GARFIELD HEIGHTS, Ohio — A mentoring organization is at risk of having to close its doors. Now, it's asking for the community’s help.
“When they pull the money away, the girls still show up. They still need a safe space to be where they belong,” said Queen IAM Executive Director Dameyonna Willis.
For three days each week, from 3:30 to 6 p.m., Willis meets with her queens in Garfield Heights to teach them how to love themselves and empower girls like mentee Taryn Hereford to reach their fullest potential.
“You can be here, and you can be yourself and it's only girls. You can express yourself here,” Hereford said.
Girls like mentee Zahara Yisrael-Cunningham said that she finds enjoyment, too.
“It’s important to me because they have a lot of stuff, they introduce me to. A lot of new stuff that I never did before,” said Yisrael-Cunningham.
While there’s a lot of encouragement and energy from everyone’s excitement, Willis said her safe space is now at risk of being taken away due to cuts in COVID funding.

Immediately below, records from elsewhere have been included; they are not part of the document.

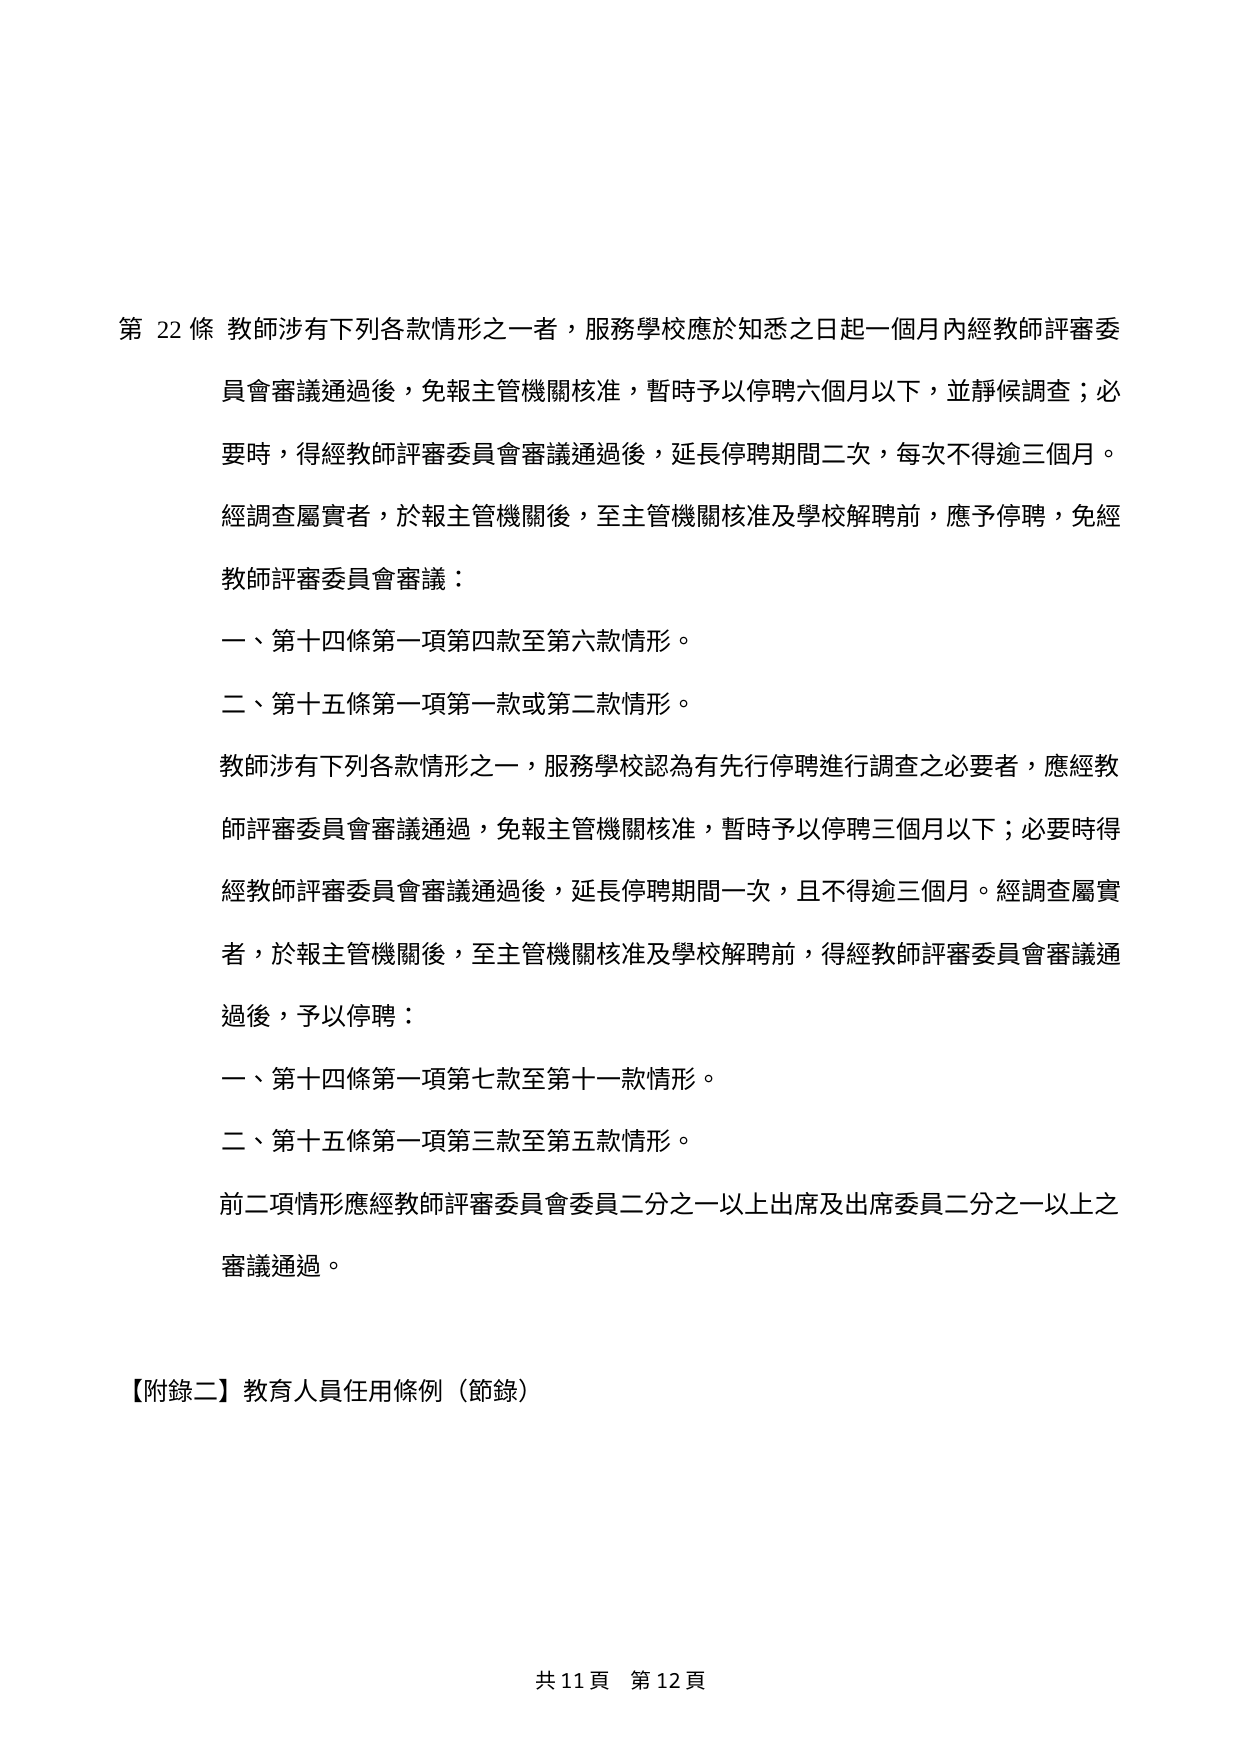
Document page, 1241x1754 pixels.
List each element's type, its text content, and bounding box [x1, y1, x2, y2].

text 教師涉有下列各款情形之一，服務學校認為有先行停聘進行調查之必要者，應經教師評審委員會審議通過，免報主管機關核准，暫時予以停聘三個月以下；必要時得經教師評審委員會審議通過後，延長停聘期間一次，且不得逾三個月。經調查屬實者，於報主管機關後，至主管機關核准及學校解聘前，得經教師評審委員會審議通過後，予以停聘： [219, 723, 1122, 1036]
text 【附錄二】教育人員任用條例（節錄） [118, 1348, 1122, 1411]
text 一、第十四條第一項第四款至第六款情形。 [118, 598, 1122, 661]
text 二、第十五條第一項第一款或第二款情形。 [118, 661, 1122, 723]
text 前二項情形應經教師評審委員會委員二分之一以上出席及出席委員二分之一以上之審議通過。 [219, 1161, 1122, 1286]
text 二、第十五條第一項第三款至第五款情形。 [118, 1098, 1122, 1161]
text 一、第十四條第一項第七款至第十一款情形。 [118, 1036, 1122, 1098]
text 第 22 條 教師涉有下列各款情形之一者，服務學校應於知悉之日起一個月內經教師評審委員會審議通過後，免報主管機關核准，暫時予以停聘六個月以下，並靜候調查；必要時，得經教師評審委員會審議通過後，延長停聘期間二次，每次不得逾三個月。經調查屬實者，於報主管機關後，至主管機關核准及學校解聘前，應予停聘，免經教師評審委員會審議： [118, 286, 1122, 598]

“The empowerment that’s happening in this space, we were also empowering girls in the schools, so we were taking those contract dollars and pouring that and keeping our space open,” said Willis.
Willis said she’s already had to make some tough changes, like changing the number of times they meet each week from five to three.
However, she remains hopeful she will be able to keep her doors open so as not to disappoint girls like mentee Kylee Johnson.
“I wouldn’t find anything else like this, so it would be sad, and I wouldn’t be able to do anything,” said Johnson.
So far, Willis said she has already raised $4,000 and hopes to reach $50,000 to sustain throughout 2025.
“For these girls, it’s needed. It’s needed for them to be in safe spaces where they know that people love on them and want to pour into them,” said Willis.